- _Listed records_
##############################
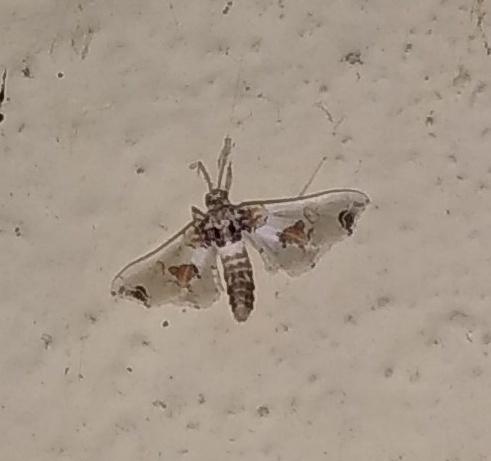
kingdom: Animalia
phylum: Arthropoda
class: Insecta
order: Lepidoptera
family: Crambidae
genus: Leucinodes
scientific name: Leucinodes orbonalis
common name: Aubergine pearl
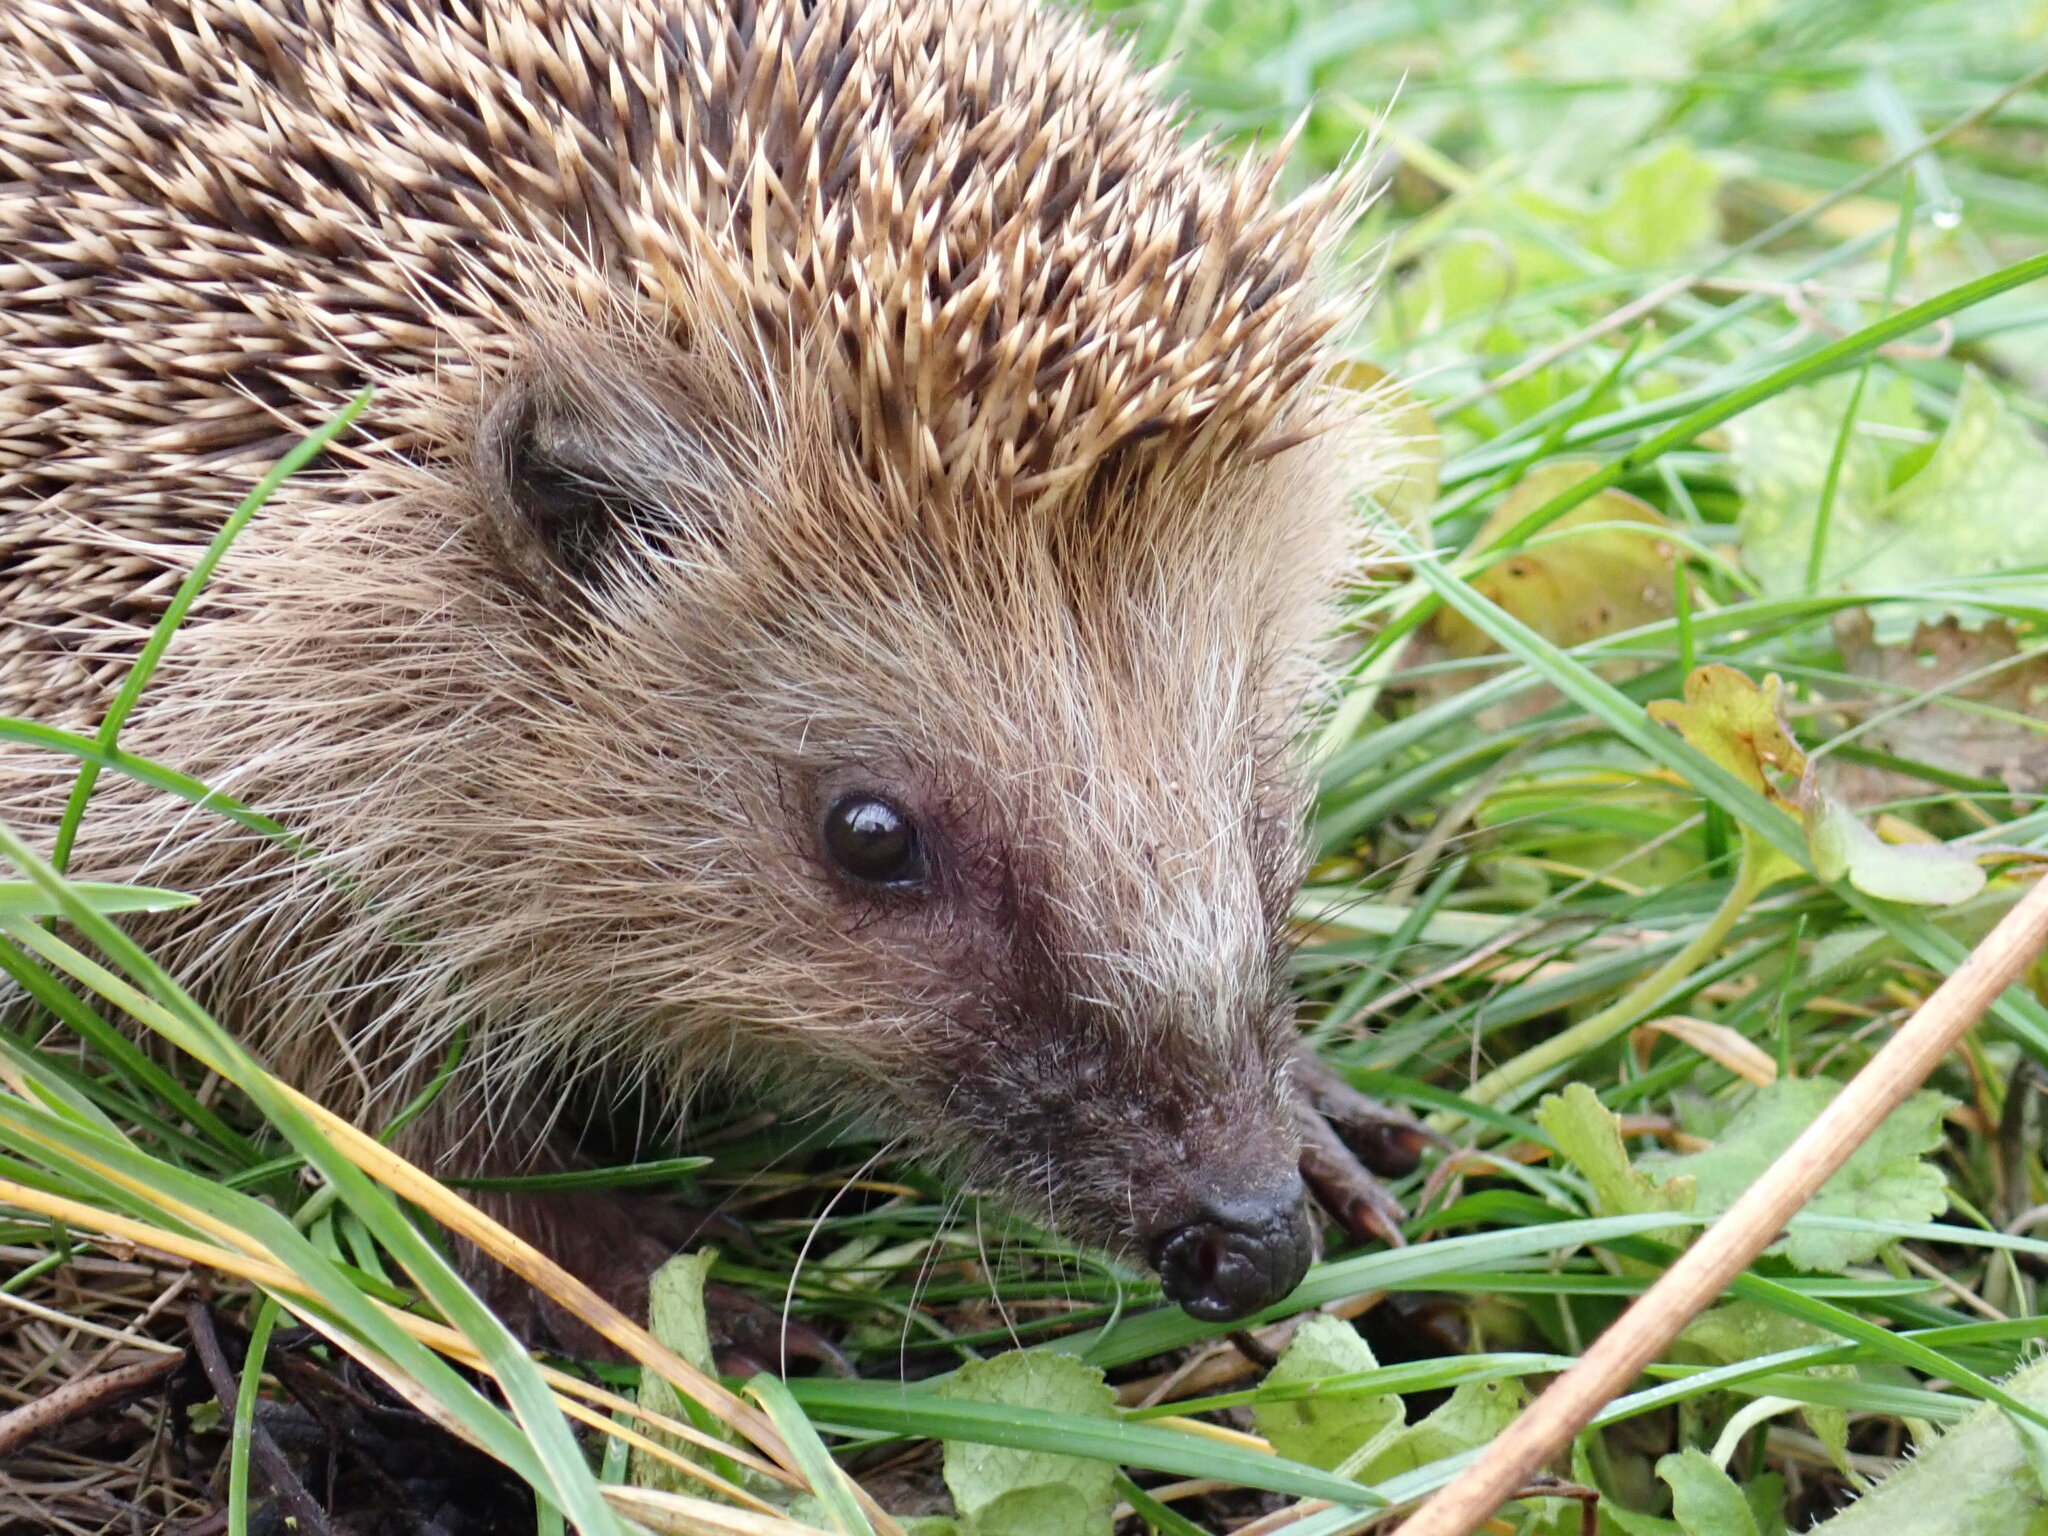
##############################
- _Aim_
Please quote every line of the listing above word for word, leaving out the pictures.

- _Solution_
kingdom: Animalia
phylum: Arthropoda
class: Insecta
order: Lepidoptera
family: Crambidae
genus: Leucinodes
scientific name: Leucinodes orbonalis
common name: Aubergine pearl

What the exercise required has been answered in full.